BIRMINGHAM, Ala. — An insurer alleges in a Jan. 10 complaint filed in an Alabama federal court that coverage does not exist for an additional insured for claims arising out of allegedly defective heating, ventilation and air conditioning (HVAC) installation work in a student housing complex because there is no “occurrence” and the work is otherwise excluded (Pennsylvania National Mutual Casualty Insurance Co. v. 3D Air Services, LLC, et al., No. 20-43, N.D. Ala.).

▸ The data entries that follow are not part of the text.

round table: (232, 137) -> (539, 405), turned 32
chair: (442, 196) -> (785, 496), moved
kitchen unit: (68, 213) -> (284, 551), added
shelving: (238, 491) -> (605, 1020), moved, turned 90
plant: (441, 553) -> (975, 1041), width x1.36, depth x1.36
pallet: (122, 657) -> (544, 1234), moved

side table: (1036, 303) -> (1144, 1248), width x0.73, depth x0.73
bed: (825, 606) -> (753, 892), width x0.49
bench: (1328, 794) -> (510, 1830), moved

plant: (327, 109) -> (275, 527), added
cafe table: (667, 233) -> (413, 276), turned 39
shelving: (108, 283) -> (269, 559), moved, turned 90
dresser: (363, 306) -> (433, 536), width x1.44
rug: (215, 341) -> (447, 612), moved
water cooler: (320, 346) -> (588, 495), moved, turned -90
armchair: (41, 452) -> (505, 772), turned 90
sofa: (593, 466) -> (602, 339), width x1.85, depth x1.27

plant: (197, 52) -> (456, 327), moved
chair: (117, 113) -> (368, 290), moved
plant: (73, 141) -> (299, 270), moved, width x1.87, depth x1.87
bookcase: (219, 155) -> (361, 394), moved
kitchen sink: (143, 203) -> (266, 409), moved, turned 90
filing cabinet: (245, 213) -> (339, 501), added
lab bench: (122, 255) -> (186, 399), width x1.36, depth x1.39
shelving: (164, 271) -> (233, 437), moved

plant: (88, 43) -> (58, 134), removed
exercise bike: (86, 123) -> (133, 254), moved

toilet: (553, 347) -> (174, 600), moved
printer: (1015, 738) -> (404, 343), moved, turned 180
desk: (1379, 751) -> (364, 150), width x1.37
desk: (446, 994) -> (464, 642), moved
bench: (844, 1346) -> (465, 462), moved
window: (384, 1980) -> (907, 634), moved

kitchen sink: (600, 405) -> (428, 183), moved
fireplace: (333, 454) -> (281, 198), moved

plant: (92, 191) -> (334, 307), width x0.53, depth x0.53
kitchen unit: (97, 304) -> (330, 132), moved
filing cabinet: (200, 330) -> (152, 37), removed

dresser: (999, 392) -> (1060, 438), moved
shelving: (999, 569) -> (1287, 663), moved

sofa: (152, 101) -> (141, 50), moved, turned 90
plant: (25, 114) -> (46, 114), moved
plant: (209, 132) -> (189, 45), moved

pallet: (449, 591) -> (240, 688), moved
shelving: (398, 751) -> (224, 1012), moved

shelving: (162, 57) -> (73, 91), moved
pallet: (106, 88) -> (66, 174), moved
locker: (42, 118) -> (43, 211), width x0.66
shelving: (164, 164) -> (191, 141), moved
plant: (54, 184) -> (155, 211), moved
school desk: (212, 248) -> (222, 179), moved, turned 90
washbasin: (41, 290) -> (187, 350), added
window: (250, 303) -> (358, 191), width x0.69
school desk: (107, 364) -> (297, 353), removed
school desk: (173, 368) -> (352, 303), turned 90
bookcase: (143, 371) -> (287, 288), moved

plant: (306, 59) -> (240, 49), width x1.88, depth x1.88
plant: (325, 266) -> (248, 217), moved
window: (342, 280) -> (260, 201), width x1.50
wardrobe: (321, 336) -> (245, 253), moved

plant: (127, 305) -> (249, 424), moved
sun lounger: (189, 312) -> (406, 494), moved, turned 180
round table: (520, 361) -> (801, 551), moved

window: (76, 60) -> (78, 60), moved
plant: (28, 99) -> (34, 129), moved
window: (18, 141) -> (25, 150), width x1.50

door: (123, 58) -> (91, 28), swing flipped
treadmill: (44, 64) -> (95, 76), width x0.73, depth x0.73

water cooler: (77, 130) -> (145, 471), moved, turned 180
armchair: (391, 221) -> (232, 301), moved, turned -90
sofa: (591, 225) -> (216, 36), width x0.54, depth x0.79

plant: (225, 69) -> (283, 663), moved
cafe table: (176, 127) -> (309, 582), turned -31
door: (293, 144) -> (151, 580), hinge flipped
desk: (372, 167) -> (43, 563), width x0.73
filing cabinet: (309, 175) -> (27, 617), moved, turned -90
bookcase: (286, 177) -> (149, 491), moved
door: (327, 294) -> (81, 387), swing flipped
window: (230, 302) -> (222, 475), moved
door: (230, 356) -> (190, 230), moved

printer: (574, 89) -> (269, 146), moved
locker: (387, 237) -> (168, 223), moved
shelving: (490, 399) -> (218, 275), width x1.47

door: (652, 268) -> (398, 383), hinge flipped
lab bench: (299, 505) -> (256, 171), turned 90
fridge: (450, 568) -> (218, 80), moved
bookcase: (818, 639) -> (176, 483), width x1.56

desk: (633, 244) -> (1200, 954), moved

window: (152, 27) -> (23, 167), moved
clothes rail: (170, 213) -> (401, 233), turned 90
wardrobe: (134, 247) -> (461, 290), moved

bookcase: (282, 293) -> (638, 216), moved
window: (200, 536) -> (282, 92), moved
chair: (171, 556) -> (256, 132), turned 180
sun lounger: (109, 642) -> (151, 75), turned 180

SEATTLE — While an insurance policy’s one-year suit limitation clause precludes a condominium association from suing its insurer for breach of contract, a Washington appeals panel held Jan. 13 that the clause does not bar the association’s extracontractual claims under the Washington Insurance Fair Conduct Act (IFCA) and the Washington Consumer Protection Act (CPA) (West Beach Condominium v. Commonwealth Insurance Company of America, No. 79676-3-I, Wash. App., Div. 1, 2020 Wash. App. LEXIS 58).
WEST PALM BEACH, Fla. — A subcontractor alleges in separate complaints filed Dec. 23 in a Florida federal court that two insurers breached their contracts by failing to defend and indemnify it as an additional insured against underlying allegations of defective work in an apartment building project (Orange & Blue Construction, Inc. v. HDI Global Specialty SE, No. 19-81707; Orange & Blue Construction, Inc. v. Underwriters at Lloyd’s, London, No. 19-81708, S.D. Fla.).
CHICAGO — An Illinois appeals panel on Jan. 10 affirmed a lower court’s summary judgment ruling in favor of a business owners insurer based on the known loss doctrine because the insured knew that a construction project prompted by building code violations would cause a loss of business income before the inception of its insurance policy and the insured failed to disclose the construction project to the insurer (Dining Heritage, Inc. v. Leading Insurance Group Insurance Company, Ltd., et al., Ill. App., 1st Dist., 5th Div., 2020 Ill. App. Unpub. LEXIS 22).
DALLAS — In the third appeal in an insurance coverage dispute, a Texas appeals panel on Jan. 9 affirmed a ruling allocating a $2.4 million construction defects arbitration award between two commercial general liability insurers and denying the insureds’ request for attorney fees incurred in the first appeal (Great American Lloyds Insurance Co., et al. v. Vines-Herrin Custom LLC, et al., No. 05-18-00337-CV, Texas App., 5th Dist., 2020 Tex. App. LEXIS 230).
DENVER — The 10th Circuit U.S. Court of Appeals on Jan. 9 held that the “flawed design” of a home’s exterior insulation finishing system (EIFS) constitutes “faulty design” and, therefore, there is no coverage for water damage discovered within the EIFS (Mark Mock, et al. v. Allstate Insurance Company, No. 18-1407, 10th Cir.).
MINNEAPOLIS — A waterpark owner petitioned the Minnesota Supreme Court on Jan. 7 to review a ruling affirming that a roof collapse allegedly caused by defective construction occurred outside the policy period of a commercial general liability insurance policy because there was evidence that the collapse was caused by progressive structural damage over a long period of time (Thumper Pond Resort, LLC v. Badger Midwest Holdings, LLC, et al., No. n/a, Minn. Sup.).